### Document passage
Let $X$ be an irreducible affine, quasi-affine, projective or quasi-projective variety. We know what a regular function on $X$ is (cf. Hartshorne p.15) and I won't recall it here. Denote by $\mathcal{O}(X)$ the set of regular functions on $X$.

Now a rational function on $X$ is : the data of an open $U\subset X$ and a regular function $\phi : U \rightarrow K$ modulo the obvious equivalent relation (cf. Hatrshorne p.16). Denote by $K(X)$ this set.

Now there is an obvious morphism of $K$-algebras $\mathcal{O}(X) \rightarrow K(X)$ which sends $f$ to the pair $(X,f)$, and it is injective (Note: (I think) Hartshorne doesn't mention/prove explicitly this point, but it comes from the facts that open sets are dense and $K$ is a separated variety). There are some useful theorems (quite hard to prove) which allow us to compute $\mathcal{O}(X)$ and $K(X)$ (namely Thm 3.2 and Thm 3.4).

If $V$ is an open subset of $X$, then there is an embedding $K(U) \rightarrow K(X)$ (sending a pair $(U,\phi)$ to $(U,\phi)$).

### Aim 1
Answer these questions using the passage on regular and rational functions:
(a) Which page of Hartshorne is cited for the definition of a regular function?
(b) To what pair does the morphism from $\mathcal{O}(X)$ to $K(X)$ send $f$?
(c) Which theorems are named as allowing one to compute $\mathcal{O}(X)$ and $K(X)$?
### Aim 2
Could you write the next few sentences of the passage on regular and rational functions, picking up right after its final sentence?
The records that come next have no connection to the passage on regular and rational functions.

### Excerpted data

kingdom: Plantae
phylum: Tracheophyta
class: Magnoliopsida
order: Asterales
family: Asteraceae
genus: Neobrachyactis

### Task response 1
(a) Page 15.
(b) The pair $(X,f)$.
(c) Thm 3.2 and Thm 3.4.

### Task response 2
I hope this will help make your mind clear about regular and rational functions (note that I didn't mention the sheaf of functions but you don't need this for this exercise).

Note : I didn't tell you how solve your exercise. You proved that there exist $f,g \in K[T_0,\dots,T_n]$ such that for all $x=(x_i)_{i=0,...,n} \in K^{n+1}$ with $x_0 \neq 0$ and $x_1 \neq 0$ : $$\frac{f(x)}{x_i^k} = \frac{g(x)}{x_j^k}.$$ This can be seen as an equality in $K(\mathbb{P}^n)$, but the 'symbols' $f(x)$, $x_i$, $g(x)$, $x_j$ are not quite elements of $K(\mathbb{P}^n)$. You may want to rewrite this expression and for this I suggest you to find a transcendence basis of $K(\mathbb{P}^n)$ over $K$.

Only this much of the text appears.